Aus dieser reflexiven Aporie (Ausweglosigkeit) führt nur ein Weg heraus: Christen haben den Gott beim Wort zu nehmen. In seinem Wort – dem Evangelium Jesu Christi – zeigt sich seine heilschaffende Gerechtigkeit (vgl. Röm 1,16f), nicht aber in einem unerforschlichen göttlichen Willen bzw. Ratschluss (vgl. Röm 9,11-23). Die Heilszusage in Jesus Christus ist nicht auf einen göttlichen Willen (oder Unwillen) spekulativ zu hinterfragen. Die Heilszusage kann nicht auf eine wortlose Heilsbestimmung hintergangen werden. Durch ein Hinterfragen wird vielmehr dem eigenen Misstrauen Vorschub geleistet.

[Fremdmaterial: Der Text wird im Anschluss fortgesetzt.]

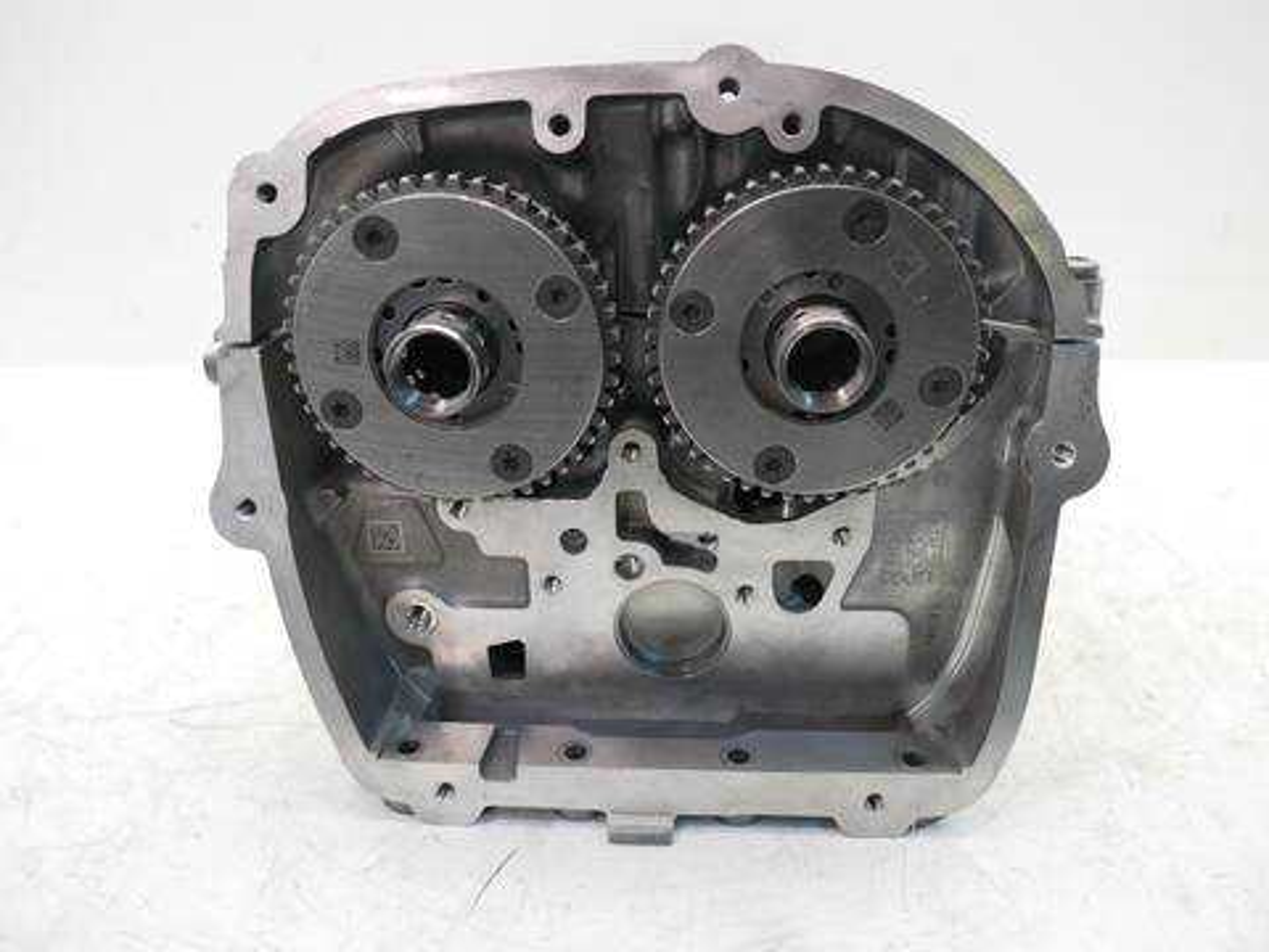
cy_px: 476
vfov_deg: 56.8
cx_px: 634
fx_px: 880
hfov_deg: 71.6
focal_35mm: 24
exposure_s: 1/60
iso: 800
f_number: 3.5
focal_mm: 12
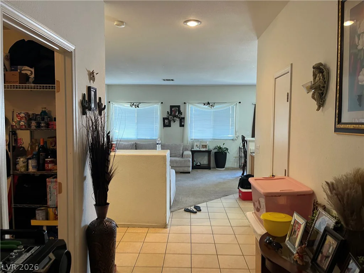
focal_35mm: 26
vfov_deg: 53.1
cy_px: 136
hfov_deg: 67.3
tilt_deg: -2.2
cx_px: 182
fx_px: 273
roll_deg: -0.5
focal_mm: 5.1
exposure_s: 1/60
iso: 160
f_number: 1.6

Um es mit einer zwischenmenschlichen Beziehung zu vergleichen: Wo Worte, beispielsweise Liebeserklärungen, auf den „wirklichen“ Willen hinterfragt werden („Liebst du mich wirklich?“), können diese Worte nicht länger Vertrauen schaffen oder behalten.
Jenseits des Vertrauens in die Zusage der göttlichen Gerechtigkeit in Jesus Christus gibt es für Christen keine Heilsgewissheit. Umgekehrt können Christen anderen Menschen das Heil in Jesus Christus nur zu- aber nicht absprechen, heißt es doch bei Paulus im Römerbrief: „Worin du den andern richtest, verdammst du dich selbst, weil du ebendasselbe tust, was du richtest.“ (Röm 2,1; vgl. Mt 7,2; bzw. 1Kor 4,5).
Das christliche Zeugnis kann in der Verdammung von anderen keine Geltung finden, sondern allein im Evangelium. Da lässt sich einem Glaubensfremden gegenüber durchaus bezeugen: Außerhalb des Gotteswortes wie auch außerhalb des Glaubens an Jesus Christus sehe ich weder für mich noch für dich Erlösung von den Sünden bzw. Rettung im Jüngsten Gericht. Deshalb ist es für Christen unbedingt geboten, dass ihnen Gottes Wort immer wieder neu als Zusage gegenwärtig ist und dass sie anderen gegenüber dieses Heilswort auf den rechtfertigenden Glauben hin bezeugen.
[1] Vgl. dazu Klaus Koch, Wesen und Ursprung der »Gemeinschaftstreue« im Israel der Königszeit, in: Zeitschrift für evangelische Ethik 45, 1961, 72-90.
[2] Howard Zehr, Fairsöhnt. Restaurative Gerechtigkeit – Wie Opfer und Täter heil werden können, Schwarzenfeld: Neufeld Verlag 2010.